- What you have to do -
If a line in the data below includes the string "postępowania", please return a copy of it.
BEGIN Extracted entries
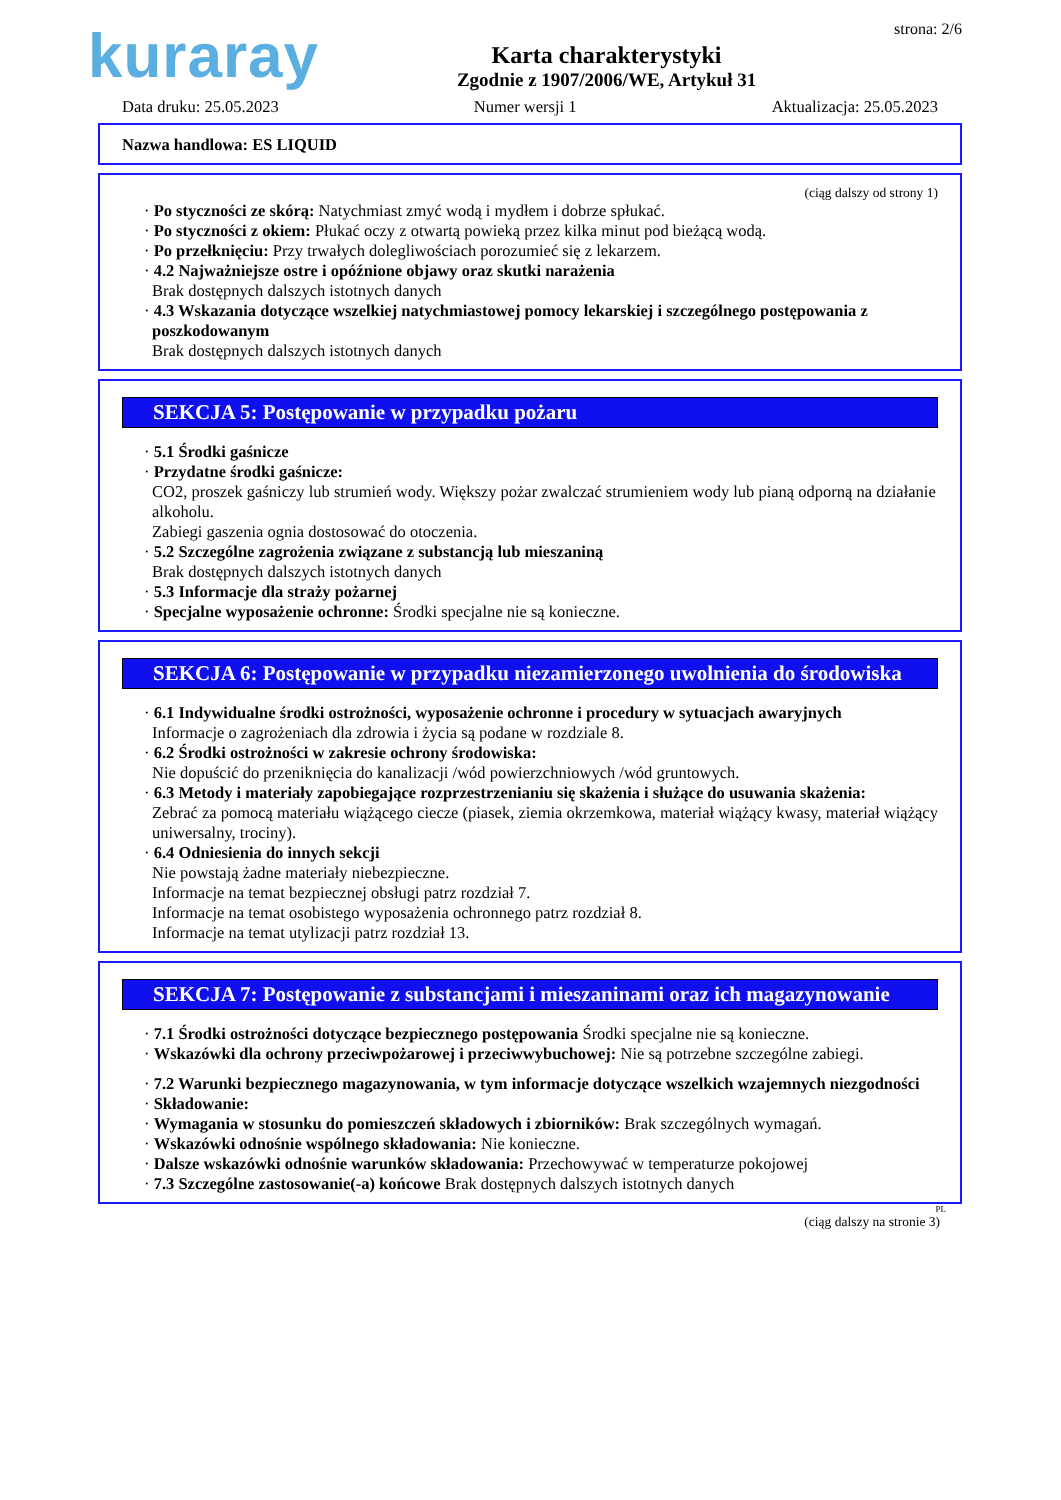kuraray
Karta charakterystyki
Zgodnie z 1907/2006/WE, Artykuł 31
strona: 2/6
Data druku: 25.05.2023 Numer wersji 1 Aktualizacja: 25.05.2023
Nazwa handlowa: ES LIQUID
(ciąg dalszy od strony 1)
· Po styczności ze skórą: Natychmiast zmyć wodą i mydłem i dobrze spłukać.
· Po styczności z okiem: Płukać oczy z otwartą powieką przez kilka minut pod bieżącą wodą.
· Po przełknięciu: Przy trwałych dolegliwościach porozumieć się z lekarzem.
· 4.2 Najważniejsze ostre i opóźnione objawy oraz skutki narażenia
Brak dostępnych dalszych istotnych danych
· 4.3 Wskazania dotyczące wszelkiej natychmiastowej pomocy lekarskiej i szczególnego postępowania z poszkodowanym
Brak dostępnych dalszych istotnych danych
SEKCJA 5: Postępowanie w przypadku pożaru
· 5.1 Środki gaśnicze
· Przydatne środki gaśnicze:
CO2, proszek gaśniczy lub strumień wody. Większy pożar zwalczać strumieniem wody lub pianą odporną na działanie alkoholu.
Zabiegi gaszenia ognia dostosować do otoczenia.
· 5.2 Szczególne zagrożenia związane z substancją lub mieszaniną
Brak dostępnych dalszych istotnych danych
· 5.3 Informacje dla straży pożarnej
· Specjalne wyposażenie ochronne: Środki specjalne nie są konieczne.
SEKCJA 6: Postępowanie w przypadku niezamierzonego uwolnienia do środowiska
· 6.1 Indywidualne środki ostrożności, wyposażenie ochronne i procedury w sytuacjach awaryjnych
Informacje o zagrożeniach dla zdrowia i życia są podane w rozdziale 8.
· 6.2 Środki ostrożności w zakresie ochrony środowiska:
Nie dopuścić do przeniknięcia do kanalizacji /wód powierzchniowych /wód gruntowych.
· 6.3 Metody i materiały zapobiegające rozprzestrzenianiu się skażenia i służące do usuwania skażenia:
Zebrać za pomocą materiału wiążącego ciecze (piasek, ziemia okrzemkowa, materiał wiążący kwasy, materiał wiążący uniwersalny, trociny).
· 6.4 Odniesienia do innych sekcji
Nie powstają żadne materiały niebezpieczne.
Informacje na temat bezpiecznej obsługi patrz rozdział 7.
Informacje na temat osobistego wyposażenia ochronnego patrz rozdział 8.
Informacje na temat utylizacji patrz rozdział 13.
SEKCJA 7: Postępowanie z substancjami i mieszaninami oraz ich magazynowanie
· 7.1 Środki ostrożności dotyczące bezpiecznego postępowania Środki specjalne nie są konieczne.
· Wskazówki dla ochrony przeciwpożarowej i przeciwwybuchowej: Nie są potrzebne szczególne zabiegi.
· 7.2 Warunki bezpiecznego magazynowania, w tym informacje dotyczące wszelkich wzajemnych niezgodności
· Składowanie:
· Wymagania w stosunku do pomieszczeń składowych i zbiorników: Brak szczególnych wymagań.
· Wskazówki odnośnie wspólnego składowania: Nie konieczne.
· Dalsze wskazówki odnośnie warunków składowania: Przechowywać w temperaturze pokojowej
· 7.3 Szczególne zastosowanie(-a) końcowe Brak dostępnych dalszych istotnych danych
PL
(ciąg dalszy na stronie 3)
END Extracted entries
- The answer -
· 4.3 Wskazania dotyczące wszelkiej natychmiastowej pomocy lekarskiej i szczególnego postępowania z poszkodowanym
· 7.1 Środki ostrożności dotyczące bezpiecznego postępowania Środki specjalne nie są konieczne.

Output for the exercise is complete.